● **Extrait de page**
........

9.  L'intégration sociale a pour but de permettre à l'adulte qui éprouve des difficultés d'adaptation sur les plans psychique, intellectuel, social ou physique l'accès à un cheminement personnel favorisant l'acquisition de compétences de base dans l'exercice de ses activités et rôles sociaux et, le cas échéant, la poursuite d'études subséquentes.

 

10.  L'intégration socioprofessionnelle a pour but de permettre à l'adulte d'acquérir les compétences requises pour faciliter son accès au marché du travail et s'y maintenir, ou, le cas échéant, de poursuivre ses études.

 

 

[15]           Le conseil arbitral a déterminé que la défenderesse « aide un groupe d’adultes en offrant des services de formation [visant] à faciliter l’insertion sociale et professionnelle afin que le groupe d’adultes puisse acquérir une formation » (décision du conseil arbitral, dossier du demandeur, pages 68, 70 et 71). Il ne faut que donner aux mots leur sens ordinaire pour conclure, à la lumière du RPFGA, que la défenderesse offre des services d’enseignement et qu’elle transmet aux adultes inscrits au programme de formation le contenu d’un programme pédagogique faisant d’elle une enseignante (voir Syndicat des enseignantes et enseignants de la banlieue de Québec c. Commission scolaire des Chutes de la Chaudière, [1998] J.Q. no 3056 (CA)).

 

[16]           Le fait que la défenderesse ne soit pas titulaire d’une autorisation d’enseigner au sens de l’article 23 de la LIP, ou membre d’un syndicat d’enseignants, pas plus que l’absence de remise d’un diplôme ou d’évaluation formelle des adultes inscrits au programme de formation ne sont des considérations pertinentes à la détermination de la profession de la défenderesse.

 

[17]           Je note tout d’abord que l’article 23 de la LIP, dans sa portion pertinente, édicte que :

 

23. Pour dispenser le service de l'éducation préscolaire ou pour enseigner au primaire ou au secondaire, une personne doit être titulaire d'une autorisation d'enseigner déterminée par règlement du ministre de l'Éducation, du Loisir et du Sport et délivrée par ce dernier.

 

Est dispensé de cette obligation:

 

 

 

 1° l'enseignant à la leçon ou à taux horaire;

 

 

[Mon soulignement.]

23. To provide preschool education services or to teach at the elementary or secondary level, a teacher must hold a teaching licence determined by regulation of the Minister of Education, Recreation and Sports. Teaching licences shall be issued by the Minister of Education, Recreation and Sports.

 

The following persons shall be exempt from the obligation set out in the first paragraph:

 

 (1) a teacher hired by the lesson or by the hour;

 

[…]

 

[My emphasis.]

 

 

[18]           Cette dispense s’applique à la défenderesse puisqu’elle est rémunérée selon un tarif horaire (dossier du demandeur, page 42).

........

● **Entrées fournies**
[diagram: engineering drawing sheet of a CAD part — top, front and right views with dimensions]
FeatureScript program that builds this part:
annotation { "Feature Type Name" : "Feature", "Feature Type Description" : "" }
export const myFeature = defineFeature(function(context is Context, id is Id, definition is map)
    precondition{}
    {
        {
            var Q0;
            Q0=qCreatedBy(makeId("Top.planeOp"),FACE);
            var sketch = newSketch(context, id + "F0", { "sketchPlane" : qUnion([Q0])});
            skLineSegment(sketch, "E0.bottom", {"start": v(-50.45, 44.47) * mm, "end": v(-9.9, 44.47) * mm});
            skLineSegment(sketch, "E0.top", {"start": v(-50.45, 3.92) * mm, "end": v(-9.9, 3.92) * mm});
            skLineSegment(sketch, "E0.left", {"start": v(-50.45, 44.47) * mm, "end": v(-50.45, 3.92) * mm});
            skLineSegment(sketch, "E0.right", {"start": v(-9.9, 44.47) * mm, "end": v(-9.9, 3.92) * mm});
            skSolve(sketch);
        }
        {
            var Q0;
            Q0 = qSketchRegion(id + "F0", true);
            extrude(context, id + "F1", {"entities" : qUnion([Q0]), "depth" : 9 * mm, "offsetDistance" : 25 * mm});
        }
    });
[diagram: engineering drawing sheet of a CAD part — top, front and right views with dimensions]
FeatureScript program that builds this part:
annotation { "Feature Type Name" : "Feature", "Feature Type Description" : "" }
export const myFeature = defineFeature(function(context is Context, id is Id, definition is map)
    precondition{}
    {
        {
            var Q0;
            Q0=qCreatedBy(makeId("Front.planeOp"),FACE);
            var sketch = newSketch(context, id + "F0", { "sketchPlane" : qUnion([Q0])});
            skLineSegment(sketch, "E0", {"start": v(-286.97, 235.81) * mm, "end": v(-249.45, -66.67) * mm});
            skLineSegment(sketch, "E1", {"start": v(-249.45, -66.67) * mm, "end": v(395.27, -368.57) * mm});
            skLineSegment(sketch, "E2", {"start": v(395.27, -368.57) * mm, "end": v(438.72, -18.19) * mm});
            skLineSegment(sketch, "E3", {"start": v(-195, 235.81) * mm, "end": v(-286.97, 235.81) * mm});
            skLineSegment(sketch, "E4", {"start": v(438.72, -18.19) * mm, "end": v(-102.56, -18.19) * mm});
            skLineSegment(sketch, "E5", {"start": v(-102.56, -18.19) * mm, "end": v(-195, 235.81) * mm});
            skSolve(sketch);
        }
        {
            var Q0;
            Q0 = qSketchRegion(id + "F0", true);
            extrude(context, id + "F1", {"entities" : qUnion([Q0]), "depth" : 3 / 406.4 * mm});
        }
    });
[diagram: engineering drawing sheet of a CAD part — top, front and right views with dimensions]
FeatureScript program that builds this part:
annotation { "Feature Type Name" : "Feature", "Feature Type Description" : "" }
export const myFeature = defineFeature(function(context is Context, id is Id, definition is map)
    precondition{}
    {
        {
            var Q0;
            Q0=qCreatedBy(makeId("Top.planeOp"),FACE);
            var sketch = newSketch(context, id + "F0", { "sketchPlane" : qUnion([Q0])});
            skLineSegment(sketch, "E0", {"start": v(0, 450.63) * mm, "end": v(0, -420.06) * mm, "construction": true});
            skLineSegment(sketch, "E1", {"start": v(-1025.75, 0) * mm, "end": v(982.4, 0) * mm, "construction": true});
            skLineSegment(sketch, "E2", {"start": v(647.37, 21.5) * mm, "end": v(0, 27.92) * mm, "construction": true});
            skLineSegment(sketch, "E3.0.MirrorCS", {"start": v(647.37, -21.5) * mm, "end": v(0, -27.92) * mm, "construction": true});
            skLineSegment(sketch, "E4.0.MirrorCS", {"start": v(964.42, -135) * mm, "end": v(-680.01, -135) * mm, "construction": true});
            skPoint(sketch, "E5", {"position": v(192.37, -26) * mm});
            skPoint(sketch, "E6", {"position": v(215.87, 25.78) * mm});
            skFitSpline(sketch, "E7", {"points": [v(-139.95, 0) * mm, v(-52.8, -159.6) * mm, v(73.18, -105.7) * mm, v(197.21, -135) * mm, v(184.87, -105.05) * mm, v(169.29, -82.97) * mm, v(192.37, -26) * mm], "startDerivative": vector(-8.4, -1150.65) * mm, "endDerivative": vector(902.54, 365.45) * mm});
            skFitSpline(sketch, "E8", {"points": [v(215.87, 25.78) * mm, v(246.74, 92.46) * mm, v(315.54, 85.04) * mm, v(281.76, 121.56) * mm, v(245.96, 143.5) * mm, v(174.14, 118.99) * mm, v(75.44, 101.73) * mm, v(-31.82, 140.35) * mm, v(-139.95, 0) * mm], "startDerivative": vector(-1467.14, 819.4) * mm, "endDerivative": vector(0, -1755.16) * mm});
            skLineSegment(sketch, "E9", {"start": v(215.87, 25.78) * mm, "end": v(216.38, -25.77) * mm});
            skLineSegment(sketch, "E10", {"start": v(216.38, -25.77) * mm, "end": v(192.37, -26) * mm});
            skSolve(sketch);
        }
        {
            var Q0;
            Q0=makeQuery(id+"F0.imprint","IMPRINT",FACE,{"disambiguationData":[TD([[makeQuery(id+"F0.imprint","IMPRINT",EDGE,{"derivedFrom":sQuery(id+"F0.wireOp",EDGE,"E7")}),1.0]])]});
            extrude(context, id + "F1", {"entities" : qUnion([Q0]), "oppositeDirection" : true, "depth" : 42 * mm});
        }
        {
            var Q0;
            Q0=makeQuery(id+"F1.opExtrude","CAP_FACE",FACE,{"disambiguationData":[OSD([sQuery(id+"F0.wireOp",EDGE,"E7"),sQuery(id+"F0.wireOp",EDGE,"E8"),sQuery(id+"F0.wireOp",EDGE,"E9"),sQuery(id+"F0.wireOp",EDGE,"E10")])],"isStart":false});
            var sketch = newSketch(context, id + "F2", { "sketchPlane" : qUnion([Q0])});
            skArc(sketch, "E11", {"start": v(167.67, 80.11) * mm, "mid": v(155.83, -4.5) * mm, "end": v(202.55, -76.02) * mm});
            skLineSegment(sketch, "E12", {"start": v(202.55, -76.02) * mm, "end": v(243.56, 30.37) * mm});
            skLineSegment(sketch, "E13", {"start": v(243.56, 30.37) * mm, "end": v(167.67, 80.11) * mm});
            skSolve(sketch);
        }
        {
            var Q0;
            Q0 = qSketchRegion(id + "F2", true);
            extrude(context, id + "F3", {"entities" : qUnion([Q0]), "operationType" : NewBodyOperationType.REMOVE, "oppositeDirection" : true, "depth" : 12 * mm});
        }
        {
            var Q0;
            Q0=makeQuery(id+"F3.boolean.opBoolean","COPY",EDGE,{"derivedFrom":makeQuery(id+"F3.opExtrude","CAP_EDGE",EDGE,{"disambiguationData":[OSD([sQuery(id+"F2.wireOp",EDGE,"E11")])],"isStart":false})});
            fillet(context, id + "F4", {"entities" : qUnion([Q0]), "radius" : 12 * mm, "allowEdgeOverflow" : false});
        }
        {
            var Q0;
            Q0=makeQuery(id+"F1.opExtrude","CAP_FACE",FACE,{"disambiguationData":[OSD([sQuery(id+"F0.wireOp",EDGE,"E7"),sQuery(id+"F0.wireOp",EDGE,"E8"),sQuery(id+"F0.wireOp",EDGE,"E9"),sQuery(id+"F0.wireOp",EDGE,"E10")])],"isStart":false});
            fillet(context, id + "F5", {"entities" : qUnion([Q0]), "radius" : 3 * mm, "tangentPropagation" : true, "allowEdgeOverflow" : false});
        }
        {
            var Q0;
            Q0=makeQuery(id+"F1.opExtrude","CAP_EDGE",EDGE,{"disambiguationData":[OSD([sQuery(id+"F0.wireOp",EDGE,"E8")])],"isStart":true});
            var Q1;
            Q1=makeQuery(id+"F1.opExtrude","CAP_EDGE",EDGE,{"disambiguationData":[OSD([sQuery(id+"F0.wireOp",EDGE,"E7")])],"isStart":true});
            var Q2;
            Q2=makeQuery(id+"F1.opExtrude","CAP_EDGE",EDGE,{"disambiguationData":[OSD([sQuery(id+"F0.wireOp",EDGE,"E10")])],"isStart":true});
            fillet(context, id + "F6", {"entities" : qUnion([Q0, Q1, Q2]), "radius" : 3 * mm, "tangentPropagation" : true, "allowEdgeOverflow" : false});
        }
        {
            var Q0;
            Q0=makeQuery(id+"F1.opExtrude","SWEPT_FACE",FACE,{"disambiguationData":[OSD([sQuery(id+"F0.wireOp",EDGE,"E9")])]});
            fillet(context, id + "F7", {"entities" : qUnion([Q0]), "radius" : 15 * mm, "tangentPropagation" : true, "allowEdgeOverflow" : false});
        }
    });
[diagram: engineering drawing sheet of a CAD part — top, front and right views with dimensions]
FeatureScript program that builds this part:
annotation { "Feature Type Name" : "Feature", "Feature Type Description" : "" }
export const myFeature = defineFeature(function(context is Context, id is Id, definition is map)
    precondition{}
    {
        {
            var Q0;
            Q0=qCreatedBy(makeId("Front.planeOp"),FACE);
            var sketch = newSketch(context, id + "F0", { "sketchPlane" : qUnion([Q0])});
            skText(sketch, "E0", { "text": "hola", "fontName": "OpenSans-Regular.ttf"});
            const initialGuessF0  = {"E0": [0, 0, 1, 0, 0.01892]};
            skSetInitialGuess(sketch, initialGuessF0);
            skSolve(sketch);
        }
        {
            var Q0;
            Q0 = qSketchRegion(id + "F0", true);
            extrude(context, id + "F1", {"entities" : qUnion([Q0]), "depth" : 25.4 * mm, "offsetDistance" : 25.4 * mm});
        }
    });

........

● **Série de tâches**
1. D'après l'extrait, pour quelle raison la dispense s'applique-t-elle à la défenderesse ?
2. Reprenez dans l'extrait tout ce qui va de « 23. Pour dispenser le » jusqu'à « par ce dernier. », en remplaçant « ministre » par « ministère ».
Les entrées ne servent à rien ici.

● **Résultats par tâche**
1. Parce qu'elle est rémunérée selon un tarif horaire.

2.
23. Pour dispenser le service de l'éducation préscolaire ou pour enseigner au primaire ou au secondaire, une personne doit être titulaire d'une autorisation d'enseigner déterminée par règlement du ministère de l'Éducation, du Loisir et du Sport et délivrée par ce dernier.